A newly proposed rule would significantly alter how facilities calculate their emissions when assessing permitting requirements under the Clean Air Act’s New Source Review (NSR) program by allowing the inclusion of both emission increases and decreases. Although EPA historically has generally interpreted its regulations to permit consideration of emissions increases only, EPA guidance issued last year also allows the inclusion of decreases. By formalizing that policy in its regulations, EPA will resolve an inconsistency in NSR permitting that has created headaches for many years.

NSR Permitting Background

The Clean Air Act’s NSR program requires facilities to obtain a permit in advance of constructing a new major stationary source or undertaking a “major modification” to an existing source. EPA’s corresponding NSR regulations govern when a physical or operational change requires a permit under the NSR program. Since the early 2000s, EPA’s regulations have set out a two-step test to determine if a facility must obtain a New Source Review permit for a physical or operational change (also referred to as a project). A project is a “major modification” if it would result in a significant emissions increase of an NSR pollutant (Step 1) and a significant net emissions increase of the NSR pollutant (Step 2).

What EPA Proposes to Change

On August 1, 2019, EPA Administrator Wheeler signed a pre-publication version of a proposed rule to revise EPA’s regulations implementing the Clean Air Act’s New Source Review (NSR) program. The Proposal would amend NSR regulations to clarify that the term “sum of the difference” in EPA’s regulations “shall include both increases and decreases in emissions calculated in accordance” with those regulations. The Proposal also would modify a provision regarding the so-called hybrid test (for projects that involve both new and existing units) to ensure consistency for all types of projects.

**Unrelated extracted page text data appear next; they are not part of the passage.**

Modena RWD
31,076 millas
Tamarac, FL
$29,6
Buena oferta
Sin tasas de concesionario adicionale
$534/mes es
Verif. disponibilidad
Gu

If finalized, the Proposal would allow facilities to take into account both emissions increases and decreases when determining whether a proposed project will cause a “significant emissions increase” (also referred to as Step 1).

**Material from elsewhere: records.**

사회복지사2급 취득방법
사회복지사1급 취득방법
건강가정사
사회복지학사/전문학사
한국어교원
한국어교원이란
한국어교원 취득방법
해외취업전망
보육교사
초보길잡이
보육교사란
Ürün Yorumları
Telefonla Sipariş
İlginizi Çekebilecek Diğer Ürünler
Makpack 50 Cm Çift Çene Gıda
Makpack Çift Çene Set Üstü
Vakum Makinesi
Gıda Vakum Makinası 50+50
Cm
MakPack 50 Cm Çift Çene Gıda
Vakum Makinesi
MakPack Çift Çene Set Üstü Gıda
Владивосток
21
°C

Origins of the Proposal & EPA’s Prior Guidance

Since the 2002 NSR Reform Rule, there has been uncertainty and controversy as to whether decreases from the project could be included in Step 1. Regardless of the specific applicability test used (the “actual-to-projected-actual” test for existing emissions units or the “actual-to-potential” test for new emissions units), a project is deemed to cause a significant emissions increase if the “sum of the difference” between the baseline actual emissions and the post-project emissions (the “projected actual” emissions for existing units or “potential to emit” for new units) equals or exceeds the relevant threshold. For much of the 2000s, EPA took the position that its regulations did not allow for emission reductions to be included in Step 1; instead, emission reductions could only be considered in the source-wide netting analysis in Step 2.

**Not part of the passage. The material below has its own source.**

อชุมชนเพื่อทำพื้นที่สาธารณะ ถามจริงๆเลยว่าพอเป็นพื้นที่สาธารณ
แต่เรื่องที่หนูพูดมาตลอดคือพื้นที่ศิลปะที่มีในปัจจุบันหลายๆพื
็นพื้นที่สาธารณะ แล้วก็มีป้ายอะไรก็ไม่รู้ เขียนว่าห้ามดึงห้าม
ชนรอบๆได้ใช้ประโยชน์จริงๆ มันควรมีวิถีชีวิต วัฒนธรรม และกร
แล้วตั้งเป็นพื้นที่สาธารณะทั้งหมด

In March 2018, EPA issued a guidance memorandum reversing this position and declaring that its regulations “provid[e] that any emission decreases that may result from a given proposed project are to be considered when calculating at Step 1 whether the proposed project will result in a significant emissions increase.” EPA explained it changed its interpretation because the phrase “sum of the difference” could be either a positive or negative number; therefore, the summation of any “difference” can be taken into consideration for Step 1 purposes. As a result, sources undertaking projects having a net emissions decrease can seek to rely on that decrease for purposes of NSR permitting.

If finalized, the Proposal would transform EPA’s March 2018 guidance on this topic into an enforceable regulation.

What’s Next?

If finalized, the Proposal would ensure that facilities evaluate all emission impacts of a project, not just the emission increases. Once published in the Federal Register, the proposed rule will be open for public comment for 60 days. EPA will hold a public hearing if requested, which we expect is likely.

Any final rule is almost certain to be challenged in the D.C. Circuit; Natural Resources Defense Council’s clean air director John Walke already announced NRDC’s intent to file suit once a final rule is issued.